Traceback (most recent call last):
File “cryosparc_master/cryosparc_compute/run.py”, line 129, in cryosparc_master.cryosparc_compute.run.main
File “cryosparc_master/cryosparc_compute/jobs/var3D/run.py”, line 546, in cryosparc_master.cryosparc_compute.jobs.var3D.run.run
File “cryosparc_master/cryosparc_compute/jobs/var3D/run.py”, line 323, in cryosparc_master.cryosparc_compute.jobs.var3D.run.run.E_step
File “cryosparc_master/cryosparc_compute/engine/newengine.py”, line 400, in cryosparc_master.cryosparc_compute.engine.newengine.EngineThread.load_models_rspace
File “cryosparc_master/cryosparc_compute/gpu/gpucore.py”, line 398, in cryosparc_master.cryosparc_compute.gpu.gpucore.EngineBaseThread.ensure_allocated
File “/home/cryosparc/cryosparc_worker/cryosparc_compute/gpu/gpuarray.py”, line 376, in empty
return device_array(shape, dtype, stream=stream)
File “/home/cryosparc/cryosparc_worker/cryosparc_compute/gpu/gpuarray.py”, line 332, in device_array
arr = GPUArray(shape=shape, strides=strides, dtype=dtype, stream=stream)
File “/home/cryosparc/cryosparc_worker/cryosparc_compute/gpu/gpuarray.py”, line 127, in init
super().init(shape, strides, dtype, stream, gpu_data)
File “/home/cryosparc/cryosparc_worker/deps/anaconda/envs/cryosparc_worker_env/lib/python3.10/site-packages/numba/cuda/cudadrv/devicearray.py”, line 103, in init
gpu_data = devices.get_context().memalloc(self.alloc_size)
File “/home/cryosparc/cryosparc_worker/deps/anaconda/envs/cryosparc_worker_env/lib/python3.10/site-packages/numba/cuda/cudadrv/driver.py”, line 1372, in memalloc
return self.memory_manager.memalloc(bytesize)
File “/home/cryosparc/cryosparc_worker/deps/anaconda/envs/cryosparc_worker_env/lib/python3.10/site-packages/numba/cuda/cudadrv/driver.py”, line 1056, in memalloc
ptr = self._attempt_allocation(allocator)
File “/home/cryosparc/cryosparc_worker/deps/anaconda/envs/cryosparc_worker_env/lib/python3.10/site-packages/numba/cuda/cudadrv/driver.py”, line 863, in _attempt_allocation
return allocator()
File “/home/cryosparc/cryosparc_worker/deps/anaconda/envs/cryosparc_worker_env/lib/python3.10/site-packages/numba/cuda/cudadrv/driver.py”, line 1054, in allocator
return driver.cuMemAlloc(size)
File “/home/cryosparc/cryosparc_worker/deps/anaconda/envs/cryosparc_worker_env/lib/python3.10/site-packages/numba/cuda/cudadrv/driver.py”, line 348, in safe_cuda_api_call
return self._check_cuda_python_error(fname, libfn(*args))
File “/home/cryosparc/cryosparc_worker/deps/anaconda/envs/cryosparc_worker_env/lib/python3.10/site-packages/numba/cuda/cudadrv/driver.py”, line 408, in _check_cuda_python_error
raise CudaAPIError(retcode, msg)
numba.cuda.cudadrv.driver.CudaAPIError: [CUresult.CUDA_ERROR_OUT_OF_MEMORY] Call to cuMemAlloc results in CUDA_ERROR_OUT_OF_MEMORY

Noha_Elshamy · December 24, 2024, 8:07pm

I think there is no way this would work without downsampling…but even this is not going smoothly…

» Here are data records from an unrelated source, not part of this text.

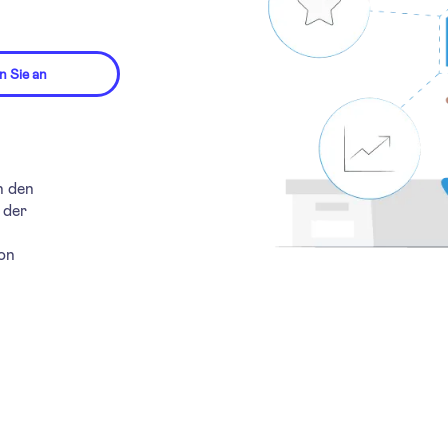
 Sie an
n den
 der
ion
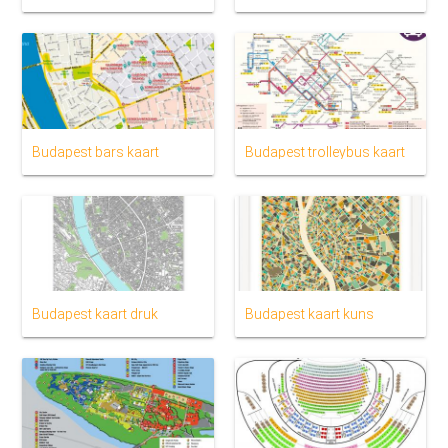
Budapest bars kaart
Budapest trolleybus kaart
Budapest kaart druk
Budapest kaart kuns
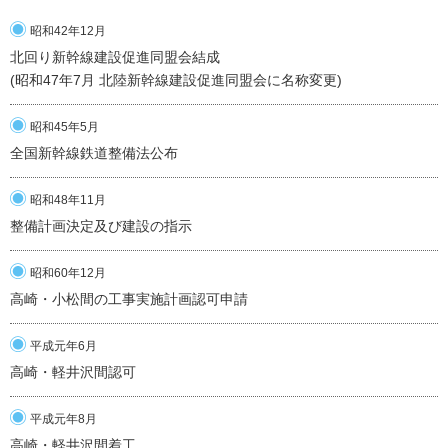
昭和42年12月
北回り新幹線建設促進同盟会結成
(昭和47年7月 北陸新幹線建設促進同盟会に名称変更)
昭和45年5月
全国新幹線鉄道整備法公布
昭和48年11月
整備計画決定及び建設の指示
昭和60年12月
高崎・小松間の工事実施計画認可申請
平成元年6月
高崎・軽井沢間認可
平成元年8月
高崎・軽井沢間着工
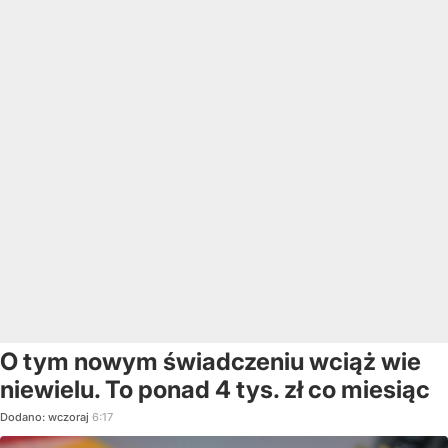
O tym nowym świadczeniu wciąż wie
niewielu. To ponad 4 tys. zł co miesiąc
Dodano:
wczoraj
6:17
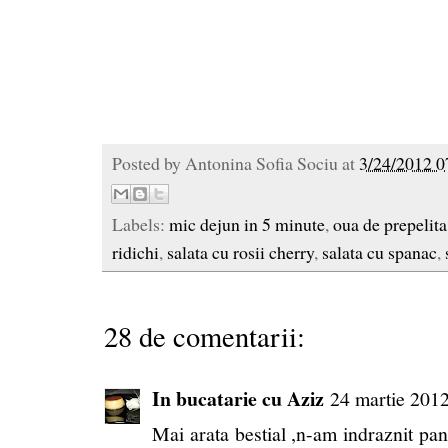
Posted by
Antonina Sofia Sociu
at
3/24/2012 0
Labels:
mic dejun in 5 minute
,
oua de prepelita
ridichi
,
salata cu rosii cherry
,
salata cu spanac
,
28 de comentarii:
In bucatarie cu Aziz
24 martie 2012
Mai arata bestial ,n-am indraznit pan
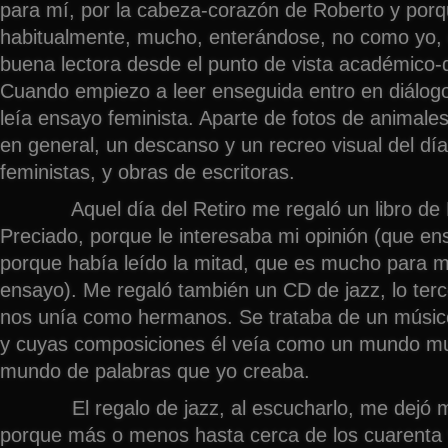
para mí, por la cabeza-corazón de Roberto y porq
habitualmente, mucho, enterándose, no como yo,
buena lectora desde el punto de vista académico-d
Cuando empiezo a leer enseguida entro en diálogo
leía ensayo feminista. Aparte de fotos de animales
en general, un descanso y un recreo visual del día
feministas, y obras de escritoras.
Aquel día del Retiro me regaló un libro de B
Preciado, porque le interesaba mi opinión (que en
porque había leído la mitad, que es mucho para m
ensayo). Me regaló también un CD de jazz, lo ter
nos unía como hermanos. Se trataba de un músic
y cuyas composiciones él veía como un mundo mus
mundo de palabras que yo creaba.
El regalo de jazz, al escucharlo, me dejó m
porque más o menos hasta cerca de los cuarenta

rposert · December 30, 2024, 2:02pm

Hi @Noha_Elshamy! You could definitely try directly downsampling the images using the Downsample Particles job, but the Filter Resolution paramter should do this on-the-fly in 3DVA. If you are still seeing OOM errors with your desired filter resolution, it may unfortunately be the case that the GPUs do not have enough free VRAM to handle this dataset.

Noha_Elshamy · December 31, 2024, 9:38am

I initially tried to do the downsampling, but the job failed with the error “particles must all have same alignment pixel size”…shouldn’t they have the same pixel size? I can try to re-extract each dataset again at 128 px, but for some reason the number of particles always decrease when I try to re-extract, even though the particles were already extracted before after the template picking job, and should not have any particles at the edges to be cancelled, for example. I was hoping not to lose any particles because all I have from the three datasets is 67k particles.